### MATERIAL FOR THIS TASK
● ● ● ● ● ● ●
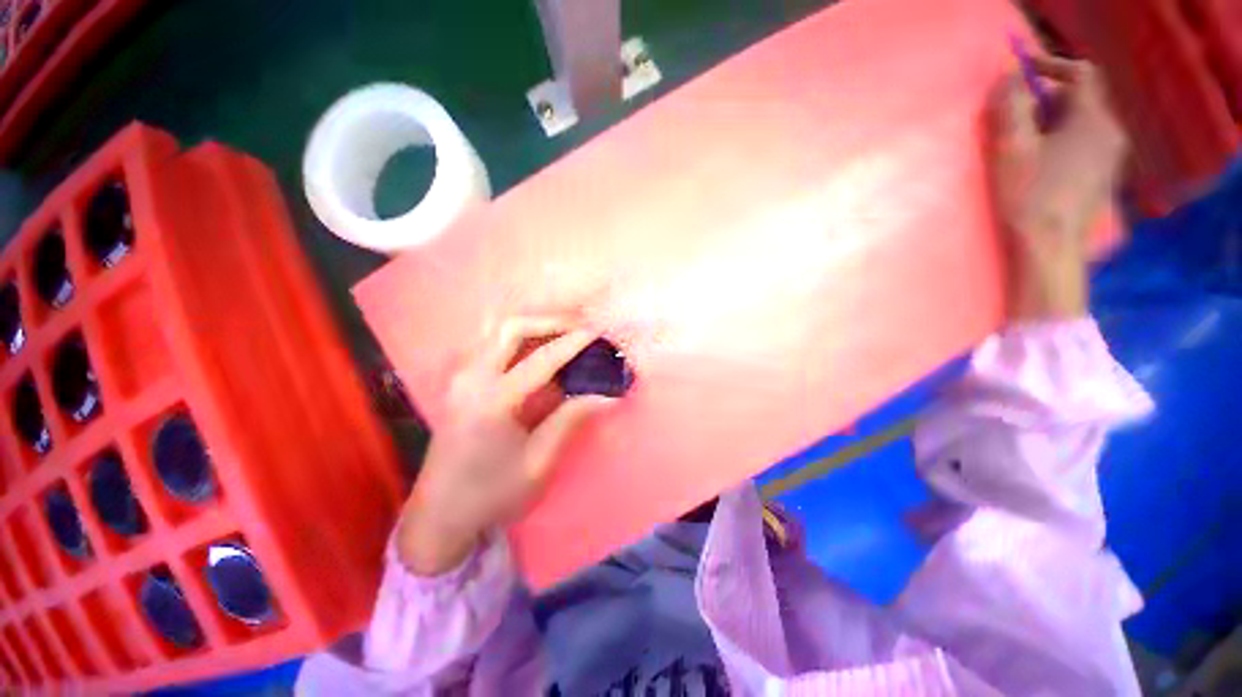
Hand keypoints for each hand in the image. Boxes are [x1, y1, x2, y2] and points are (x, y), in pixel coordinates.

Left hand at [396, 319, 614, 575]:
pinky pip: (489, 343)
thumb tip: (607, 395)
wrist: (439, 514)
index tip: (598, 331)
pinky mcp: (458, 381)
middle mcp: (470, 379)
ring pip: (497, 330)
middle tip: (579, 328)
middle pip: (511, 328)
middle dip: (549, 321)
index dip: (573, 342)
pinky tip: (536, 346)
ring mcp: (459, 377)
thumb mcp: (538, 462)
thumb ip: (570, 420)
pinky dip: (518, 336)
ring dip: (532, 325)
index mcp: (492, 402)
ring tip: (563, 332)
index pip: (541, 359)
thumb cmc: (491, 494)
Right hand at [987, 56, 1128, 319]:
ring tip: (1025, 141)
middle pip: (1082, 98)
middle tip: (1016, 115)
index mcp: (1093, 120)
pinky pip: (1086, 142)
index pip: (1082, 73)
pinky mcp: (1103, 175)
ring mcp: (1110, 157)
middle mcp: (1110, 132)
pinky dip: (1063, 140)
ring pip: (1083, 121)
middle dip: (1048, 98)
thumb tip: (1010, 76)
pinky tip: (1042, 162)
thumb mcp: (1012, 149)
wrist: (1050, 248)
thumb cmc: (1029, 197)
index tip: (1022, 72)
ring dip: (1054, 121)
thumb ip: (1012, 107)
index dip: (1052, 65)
● ● ● ● ● ● ●
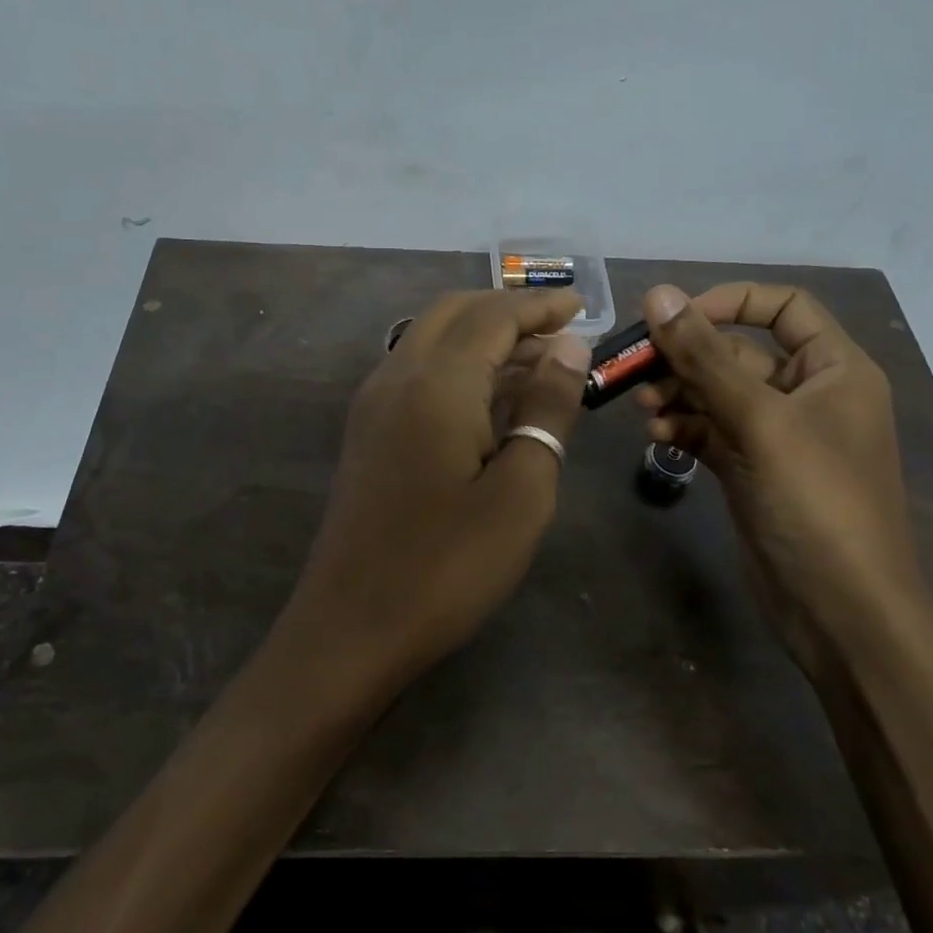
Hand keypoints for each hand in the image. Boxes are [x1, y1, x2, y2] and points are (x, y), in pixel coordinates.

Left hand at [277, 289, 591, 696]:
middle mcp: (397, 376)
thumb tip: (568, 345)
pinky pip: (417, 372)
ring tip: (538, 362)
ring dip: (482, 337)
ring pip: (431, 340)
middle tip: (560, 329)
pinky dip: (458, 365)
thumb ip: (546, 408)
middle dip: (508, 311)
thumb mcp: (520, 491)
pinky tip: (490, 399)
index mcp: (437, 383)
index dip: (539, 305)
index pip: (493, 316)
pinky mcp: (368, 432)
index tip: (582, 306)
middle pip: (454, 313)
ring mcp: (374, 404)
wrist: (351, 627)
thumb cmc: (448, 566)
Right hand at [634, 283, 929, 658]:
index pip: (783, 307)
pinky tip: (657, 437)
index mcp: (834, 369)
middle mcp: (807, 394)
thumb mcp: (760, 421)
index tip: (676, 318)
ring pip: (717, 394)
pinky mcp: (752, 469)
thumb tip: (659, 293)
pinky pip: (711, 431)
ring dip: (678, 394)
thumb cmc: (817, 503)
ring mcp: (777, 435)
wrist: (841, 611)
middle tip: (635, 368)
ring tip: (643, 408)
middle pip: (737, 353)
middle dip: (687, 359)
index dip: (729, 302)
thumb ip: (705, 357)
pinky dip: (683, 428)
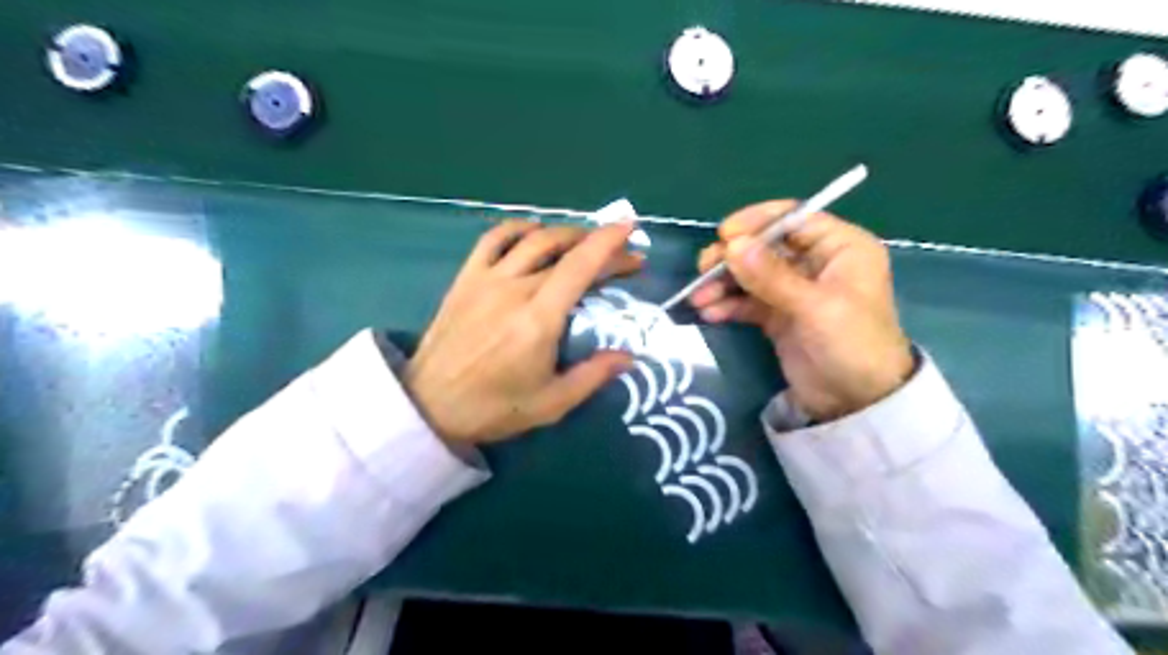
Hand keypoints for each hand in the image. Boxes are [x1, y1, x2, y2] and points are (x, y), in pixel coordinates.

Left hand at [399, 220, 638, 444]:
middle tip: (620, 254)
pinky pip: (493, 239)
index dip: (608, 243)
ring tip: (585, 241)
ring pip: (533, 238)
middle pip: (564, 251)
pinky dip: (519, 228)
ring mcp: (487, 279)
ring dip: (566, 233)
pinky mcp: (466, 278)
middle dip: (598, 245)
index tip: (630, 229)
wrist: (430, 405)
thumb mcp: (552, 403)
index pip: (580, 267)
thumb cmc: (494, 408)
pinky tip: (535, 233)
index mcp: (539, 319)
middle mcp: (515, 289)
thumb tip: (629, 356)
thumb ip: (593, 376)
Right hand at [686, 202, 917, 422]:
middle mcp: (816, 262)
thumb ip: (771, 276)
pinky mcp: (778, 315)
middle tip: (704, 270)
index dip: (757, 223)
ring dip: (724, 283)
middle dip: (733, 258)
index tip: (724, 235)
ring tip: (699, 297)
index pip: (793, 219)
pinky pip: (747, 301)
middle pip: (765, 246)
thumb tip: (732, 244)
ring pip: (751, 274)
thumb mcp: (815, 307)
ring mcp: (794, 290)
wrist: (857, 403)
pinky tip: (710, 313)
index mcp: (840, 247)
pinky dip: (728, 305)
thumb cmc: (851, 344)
● ● ● ● ● ● ●
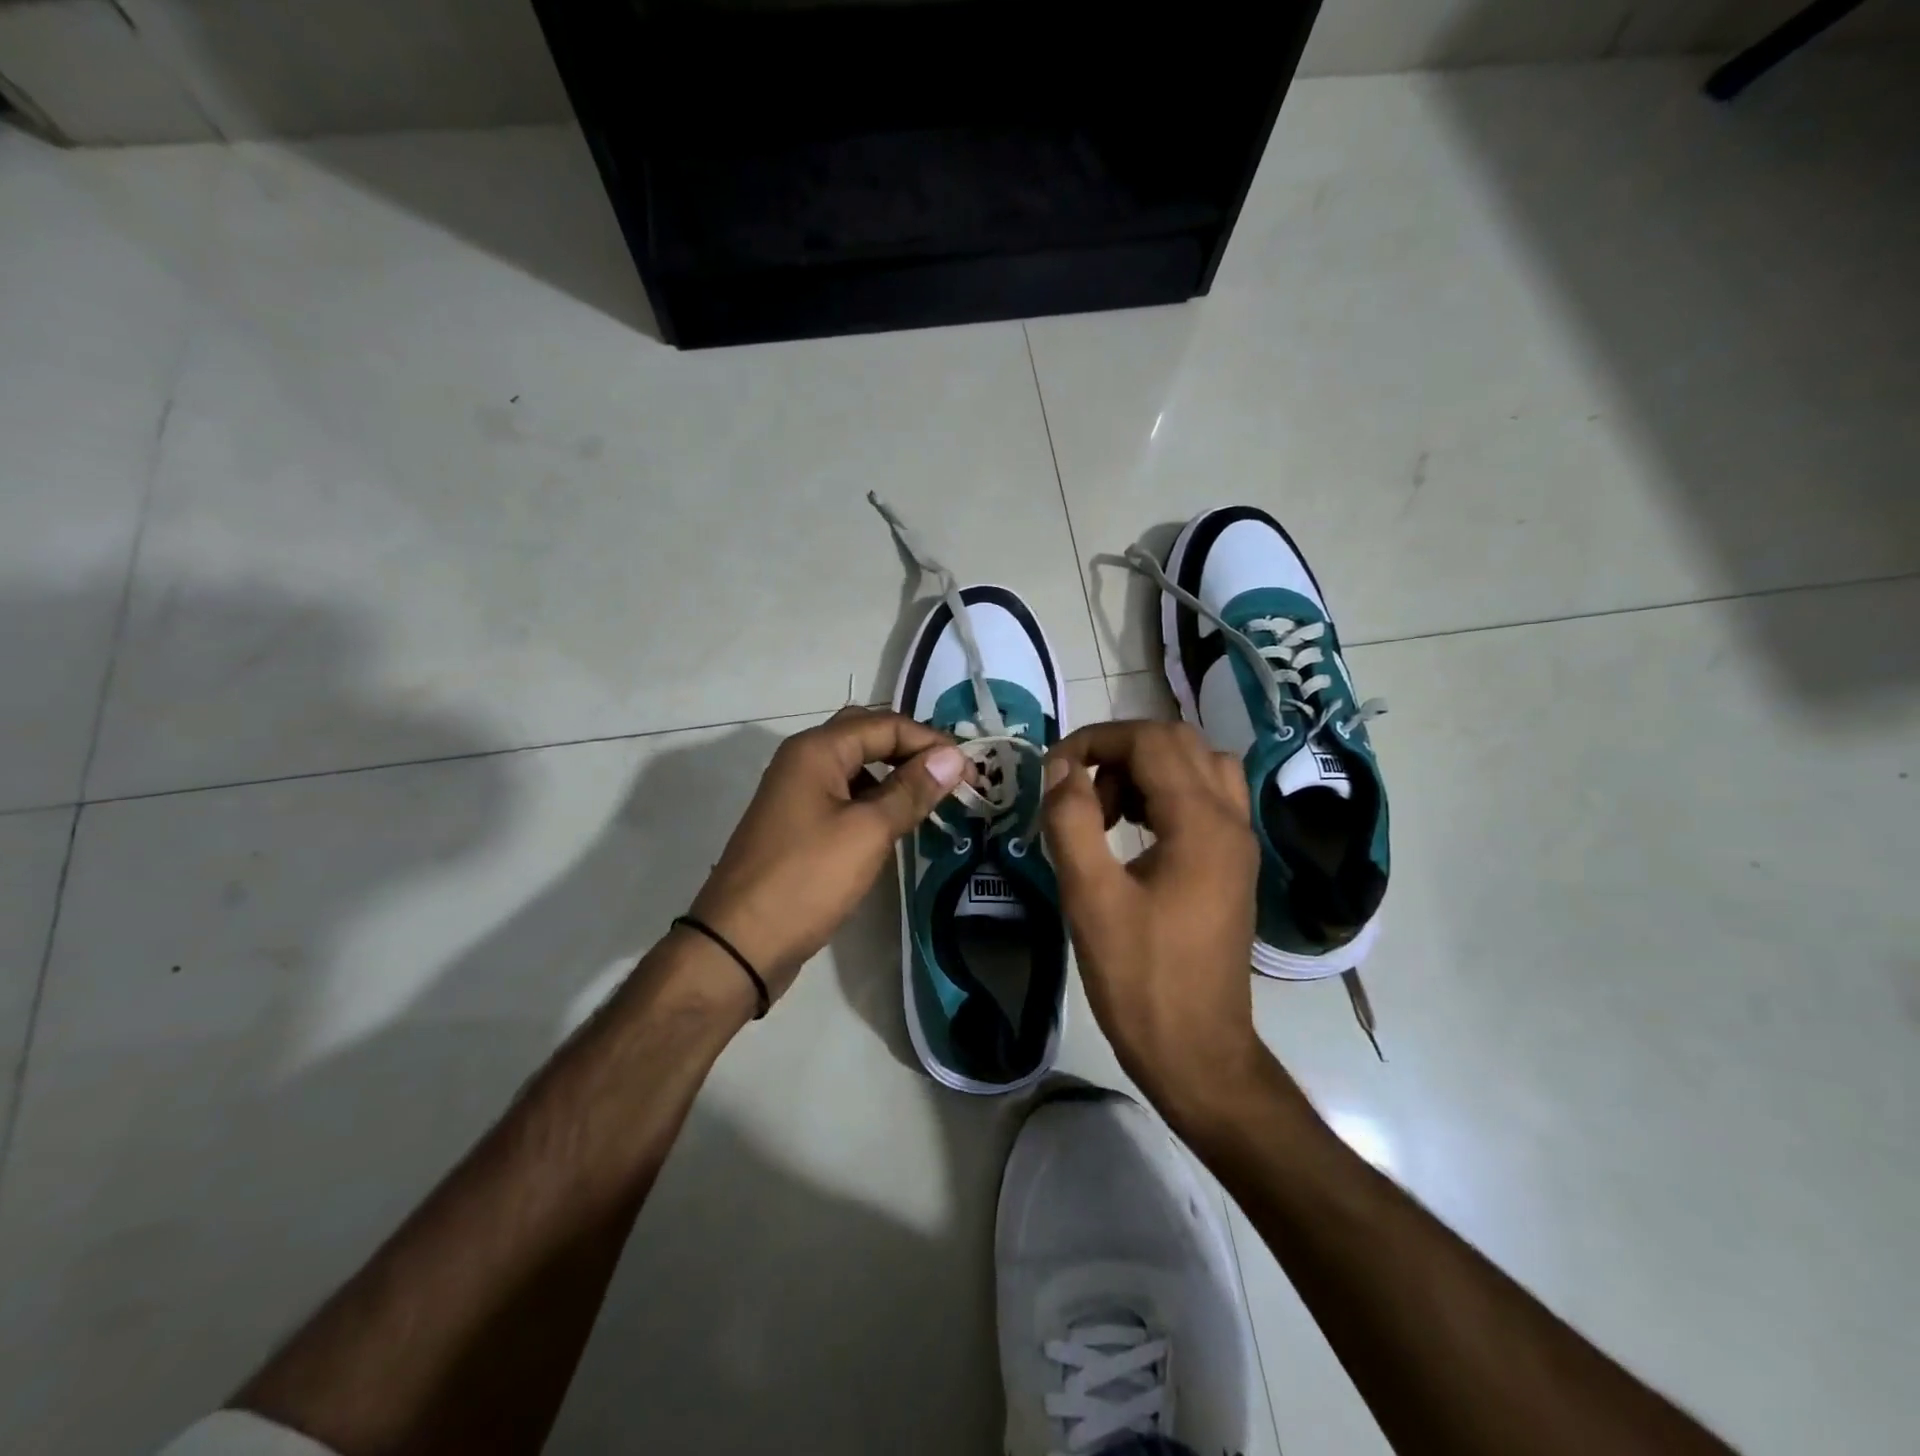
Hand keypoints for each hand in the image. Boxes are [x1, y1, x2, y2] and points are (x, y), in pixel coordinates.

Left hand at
● ● ● ● ● ● ●
### WHAT YOU WILL DO
Produce a word-for-word copy of everything above from the line holding "middle tip: (704, 270)" down to the line holding "thumb cmc: (851, 344)", with both of those lines kept.

### ANSWER
middle tip: (704, 270)
index dip: (757, 223)
ring dip: (724, 283)
middle dip: (733, 258)
index tip: (724, 235)
ring tip: (699, 297)
index pip: (793, 219)
pinky pip: (747, 301)
middle pip: (765, 246)
thumb tip: (732, 244)
ring pip: (751, 274)
thumb mcp: (815, 307)
ring mcp: (794, 290)
wrist: (857, 403)
pinky tip: (710, 313)
index mcp: (840, 247)
pinky dip: (728, 305)
thumb cmc: (851, 344)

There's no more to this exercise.